JC: I purposefully didn’t contact my wife, because I knew she’d worry. I also knew she’d be busy with her work and with our young daughter, so she didn’t have much time to watch the news on television. But my parents in China called her asking how I was doing….

JC: One thing we learned from this experience was to have cell phones with which we could at least text message around the world.



Q: What else do you bring away with you, from this experience?

BL: In addition to wanting to go back to Aleppo—a place full of history—in some calmer time, I learned that having a U.S. passport helped smooth the way. More importantly, I learned again about true commitment.

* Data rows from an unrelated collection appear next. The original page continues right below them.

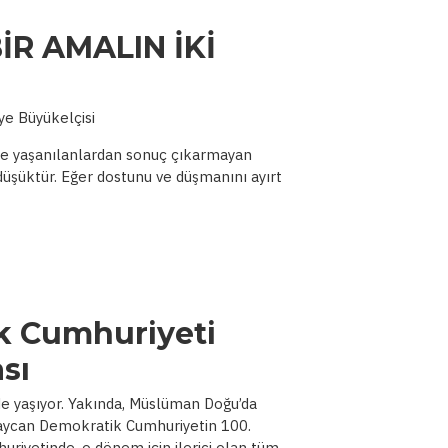
İR AMALIN İKİ
e Büyükelçisi
ihte yaşanılanlardan sonuç çıkarmayan
düşüktür. Eğer dostunu ve düşmanını ayırt
k Cumhuriyeti
sı
e yaşıyor. Yakında, Müslüman Doğu’da
baycan Demokratik Cumhuriyetin 100.
iyetinde, o dönem için ilerici olan tüm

Even after the airport had been bombed, our students showed up for their residency classes, presented their final projects, and kept on with their work. Our students and their whole families are committed to their getting degrees.

BL: It’s difficult for students to pursue higher education in Lebanon; it’s hard to get a visa to study elsewhere, and to study at a Lebanese university, students have to pass the equivalent of an International Baccalauerate to gain admission. Programs like Empire State College’s Lebanon Residency Program are the only alternative for higher education for many students.

JC: And I learned that programs like this are important educational opportunities for U.S. faculty, to get a better understanding of a different culture and different educational approaches, and for students to get to know Americans.

Q: So what happened to the other two faculty who decided to wait for U.S. Government evacuation?

BL: We kept in good communication. While they waited (9 days more), the population of the hotel kept shifting, as tourists left, families from southern Lebanon moved in on their way to the safer mountains in the north, and then more Americans moved in as the U.S. Embassy sent them there to await evacuation. They reported that our students kept calling them and offering help. Finally, they ended up on a ship to Cyprus, and from there flew home.